6 thoughts on “One statement on Big Green”
  1. It may not be a bad thing.

    The vultures lost most of what they paid, perhaps everything. The vulture lawyers lost everything. Various purchasers grabbed the pieces; the WSJ speaks of buyers for the “weapons” and the “ammunition” parts in particular.

    So what this looks like to me: a conglomerate constructed by useless money grubbers fell apart, but the valuable pieces were purchased and may well live to see another day, hopefully in the hands of better people. Meanwhile, the people who were looking for “deep pockets” to rob have been erased from the picture.

  2. Hey, businesses fail. A new firearms company will likely spring up or competitors will get bigger and better. It is no true victory for anti-gun fanatics since I could point out the economic losses in their propaganda mouthpieces (also known as the Fake News Media) and their overall legislative and judicial defeats.

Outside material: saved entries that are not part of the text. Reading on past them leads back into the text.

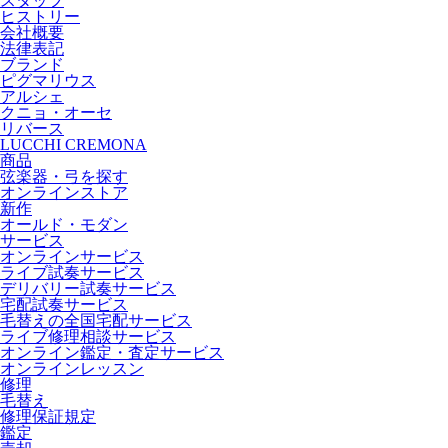
スタッフ
ヒストリー
会社概要
法律表記
ブランド
ピグマリウス
アルシェ
クニョ・オーセ
リバース
LUCCHI CREMONA
商品
弦楽器・弓を探す
オンラインストア
新作
オールド・モダン
サービス
オンラインサービス
ライブ試奏サービス
デリバリー試奏サービス
宅配試奏サービス
毛替えの全国宅配サービス
ライブ修理相談サービス
オンライン鑑定・査定サービス
オンラインレッスン
修理
毛替え
修理保証規定
鑑定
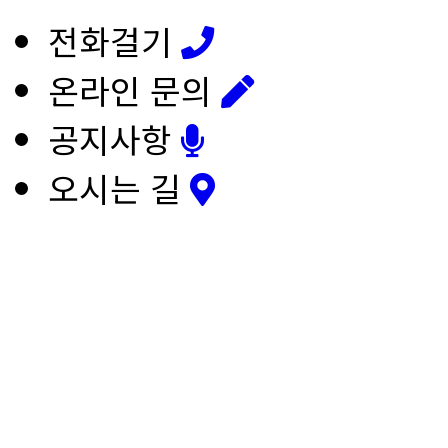
전화걸기
온라인 문의
공지사항
오시는 길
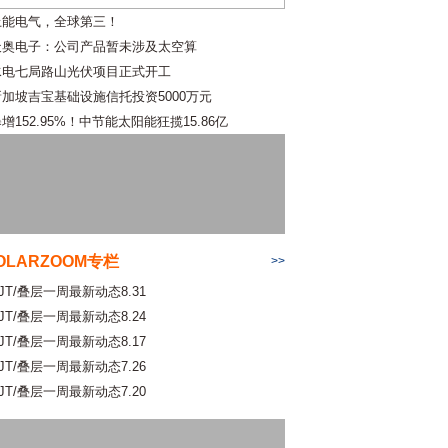
上能电气，全球第三！
天奥电子：公司产品暂未涉及太空算
水电七局路山光伏项目正式开工
新加坡吉宝基础设施信托投资5000万元
增152.95%！中节能太阳能狂揽15.86亿
OLARZOOM专栏
>>
JT/叠层一周最新动态8.31
JT/叠层一周最新动态8.24
JT/叠层一周最新动态8.17
JT/叠层一周最新动态7.26
JT/叠层一周最新动态7.20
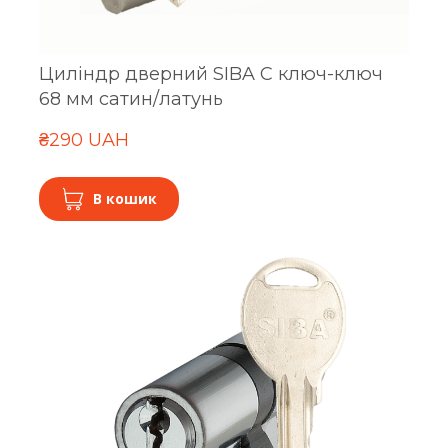
Циліндр дверний SIBA C ключ-ключ
68 мм сатин/латунь
₴290 UAH
В кошик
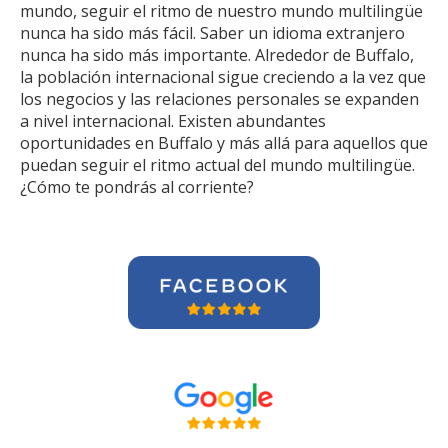
mundo, seguir el ritmo de nuestro mundo multilingüe
nunca ha sido más fácil. Saber un idioma extranjero
nunca ha sido más importante. Alrededor de Buffalo,
la población internacional sigue creciendo a la vez que
los negocios y las relaciones personales se expanden
a nivel internacional. Existen abundantes
oportunidades en Buffalo y más allá para aquellos que
puedan seguir el ritmo actual del mundo multilingüe.
¿Cómo te pondrás al corriente?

  3. Looserounds.com has a post showing who is buying what. Most of the pieces are going to established companies. Vista bid for the ammo business, Ruger is buying Marlin, Franklin Armory wants Bushmaster, Sierra is
    buying Barnes and Sportsman’s Warehouse bid on Tapco. Some outfits I never heard of bid for the actual Remington arms business (with Century as a backup) and another random wants DPMS, AAC and some other small units.
    I think some of these units will end up better off if the buyer doesn’t relocate. Marlin and its workers will definitely benefit from Ruger and with the current demand for ammunition Vista and Sierra will likely keep the acquired plants as more capacity.

  4. I do hope that the buyers take the time and effort to return legacy products to their former quality.

    I’d love an 870 that will wear in rather than wear out that I can pass down or a 700 with walnut or curly maple furniture that I can take my kid out to bag their first deer with.

    Same for Marlin. Get rid of the loss leader price point guns with innards so burred and rough you could grate cheese on them. No one was buying the 7-800 dollar guns when a 300 dollar Savage did the job better and came with an acceptable optic.

    Investment groups who are not passionate about the business will gut, run out, cut corners, and lower quality till it goes bust then go to the next thing waving around their balance sheet and cost/expenditure books while kicking the rotting corpse of their last job under the interview table.